:: WHAT YOU WILL DO ::
Please change every "Given the image" in the material below to "Using the attached image" and leave everything else unchanged.

:: DATA TO PROCESS ::
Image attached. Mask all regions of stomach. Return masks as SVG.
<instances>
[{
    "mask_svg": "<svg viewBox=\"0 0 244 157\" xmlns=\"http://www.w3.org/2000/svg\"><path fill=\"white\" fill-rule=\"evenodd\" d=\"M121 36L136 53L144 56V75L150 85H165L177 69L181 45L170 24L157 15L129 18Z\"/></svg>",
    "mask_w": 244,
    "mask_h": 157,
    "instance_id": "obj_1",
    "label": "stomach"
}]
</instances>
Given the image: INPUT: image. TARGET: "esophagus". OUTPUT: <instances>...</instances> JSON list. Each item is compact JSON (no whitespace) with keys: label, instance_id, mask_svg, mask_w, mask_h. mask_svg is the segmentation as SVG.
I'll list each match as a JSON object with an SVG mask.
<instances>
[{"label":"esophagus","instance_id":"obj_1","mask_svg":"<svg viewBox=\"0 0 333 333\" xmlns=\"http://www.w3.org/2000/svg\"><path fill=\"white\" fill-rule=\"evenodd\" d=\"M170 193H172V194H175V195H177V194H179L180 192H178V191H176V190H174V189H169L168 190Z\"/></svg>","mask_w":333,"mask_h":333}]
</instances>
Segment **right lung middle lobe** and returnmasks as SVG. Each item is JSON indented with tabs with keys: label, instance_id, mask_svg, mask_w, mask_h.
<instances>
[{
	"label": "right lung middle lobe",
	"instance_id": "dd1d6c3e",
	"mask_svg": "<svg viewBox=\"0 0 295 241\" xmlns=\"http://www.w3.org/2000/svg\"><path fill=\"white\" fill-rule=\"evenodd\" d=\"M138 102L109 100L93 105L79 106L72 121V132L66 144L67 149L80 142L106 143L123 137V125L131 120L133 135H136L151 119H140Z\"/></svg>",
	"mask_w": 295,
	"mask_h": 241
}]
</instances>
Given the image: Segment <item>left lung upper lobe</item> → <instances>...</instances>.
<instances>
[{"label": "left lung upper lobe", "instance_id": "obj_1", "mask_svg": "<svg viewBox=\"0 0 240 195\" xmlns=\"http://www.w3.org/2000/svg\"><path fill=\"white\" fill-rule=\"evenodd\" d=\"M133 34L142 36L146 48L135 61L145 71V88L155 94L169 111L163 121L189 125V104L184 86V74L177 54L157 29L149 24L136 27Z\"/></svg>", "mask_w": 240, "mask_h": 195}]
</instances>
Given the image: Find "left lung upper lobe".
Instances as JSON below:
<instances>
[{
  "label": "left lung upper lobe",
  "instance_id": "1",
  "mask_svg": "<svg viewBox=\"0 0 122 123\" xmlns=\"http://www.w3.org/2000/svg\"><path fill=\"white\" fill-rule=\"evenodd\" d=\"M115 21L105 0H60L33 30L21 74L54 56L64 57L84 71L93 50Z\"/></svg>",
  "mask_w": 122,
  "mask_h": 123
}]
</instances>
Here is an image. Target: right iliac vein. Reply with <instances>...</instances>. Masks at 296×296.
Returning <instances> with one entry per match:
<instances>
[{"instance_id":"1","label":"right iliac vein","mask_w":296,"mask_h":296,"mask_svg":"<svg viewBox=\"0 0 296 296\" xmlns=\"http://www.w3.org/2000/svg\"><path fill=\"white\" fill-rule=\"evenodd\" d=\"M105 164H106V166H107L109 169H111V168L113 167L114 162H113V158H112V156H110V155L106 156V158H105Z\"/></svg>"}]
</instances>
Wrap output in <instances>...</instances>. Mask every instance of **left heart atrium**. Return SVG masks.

:: ANSWER FOR THE TASK ::
Image attached. Mask all regions of stomach. Return masks as SVG.
<instances>
[{
    "mask_svg": "<svg viewBox=\"0 0 244 157\" xmlns=\"http://www.w3.org/2000/svg\"><path fill=\"white\" fill-rule=\"evenodd\" d=\"M121 36L136 53L144 56V75L150 85H165L177 69L181 45L170 24L157 15L129 18Z\"/></svg>",
    "mask_w": 244,
    "mask_h": 157,
    "instance_id": "obj_1",
    "label": "stomach"
}]
</instances>
Using the attached image: INPUT: image. TARGET: "esophagus". OUTPUT: <instances>...</instances> JSON list. Each item is compact JSON (no whitespace) with keys: label, instance_id, mask_svg, mask_w, mask_h. mask_svg is the segmentation as SVG.
I'll list each match as a JSON object with an SVG mask.
<instances>
[{"label":"esophagus","instance_id":"obj_1","mask_svg":"<svg viewBox=\"0 0 333 333\" xmlns=\"http://www.w3.org/2000/svg\"><path fill=\"white\" fill-rule=\"evenodd\" d=\"M170 193H172V194H175V195H177V194H179L180 192H178V191H176V190H174V189H169L168 190Z\"/></svg>","mask_w":333,"mask_h":333}]
</instances>
Segment **right lung middle lobe** and returnmasks as SVG. Each item is JSON indented with tabs with keys: label, instance_id, mask_svg, mask_w, mask_h.
<instances>
[{
	"label": "right lung middle lobe",
	"instance_id": "dd1d6c3e",
	"mask_svg": "<svg viewBox=\"0 0 295 241\" xmlns=\"http://www.w3.org/2000/svg\"><path fill=\"white\" fill-rule=\"evenodd\" d=\"M138 102L109 100L93 105L79 106L72 121V132L66 144L67 149L80 142L106 143L123 137V125L131 120L133 135H136L151 119H140Z\"/></svg>",
	"mask_w": 295,
	"mask_h": 241
}]
</instances>
Using the attached image: Segment <item>left lung upper lobe</item> → <instances>...</instances>.
<instances>
[{"label": "left lung upper lobe", "instance_id": "obj_1", "mask_svg": "<svg viewBox=\"0 0 240 195\" xmlns=\"http://www.w3.org/2000/svg\"><path fill=\"white\" fill-rule=\"evenodd\" d=\"M133 34L142 36L146 48L135 61L145 71V88L155 94L169 111L163 121L189 125V104L184 86V74L177 54L157 29L149 24L136 27Z\"/></svg>", "mask_w": 240, "mask_h": 195}]
</instances>
Using the attached image: Find "left lung upper lobe".
Instances as JSON below:
<instances>
[{
  "label": "left lung upper lobe",
  "instance_id": "1",
  "mask_svg": "<svg viewBox=\"0 0 122 123\" xmlns=\"http://www.w3.org/2000/svg\"><path fill=\"white\" fill-rule=\"evenodd\" d=\"M115 21L105 0H60L33 30L21 74L54 56L64 57L84 71L93 50Z\"/></svg>",
  "mask_w": 122,
  "mask_h": 123
}]
</instances>
Here is an image. Target: right iliac vein. Reply with <instances>...</instances>. Masks at 296×296.
Returning <instances> with one entry per match:
<instances>
[{"instance_id":"1","label":"right iliac vein","mask_w":296,"mask_h":296,"mask_svg":"<svg viewBox=\"0 0 296 296\" xmlns=\"http://www.w3.org/2000/svg\"><path fill=\"white\" fill-rule=\"evenodd\" d=\"M105 164H106V166H107L109 169H111V168L113 167L114 162H113V158H112V156H110V155L106 156V158H105Z\"/></svg>"}]
</instances>
Wrap output in <instances>...</instances>. Mask every instance of **left heart atrium**. Return SVG masks.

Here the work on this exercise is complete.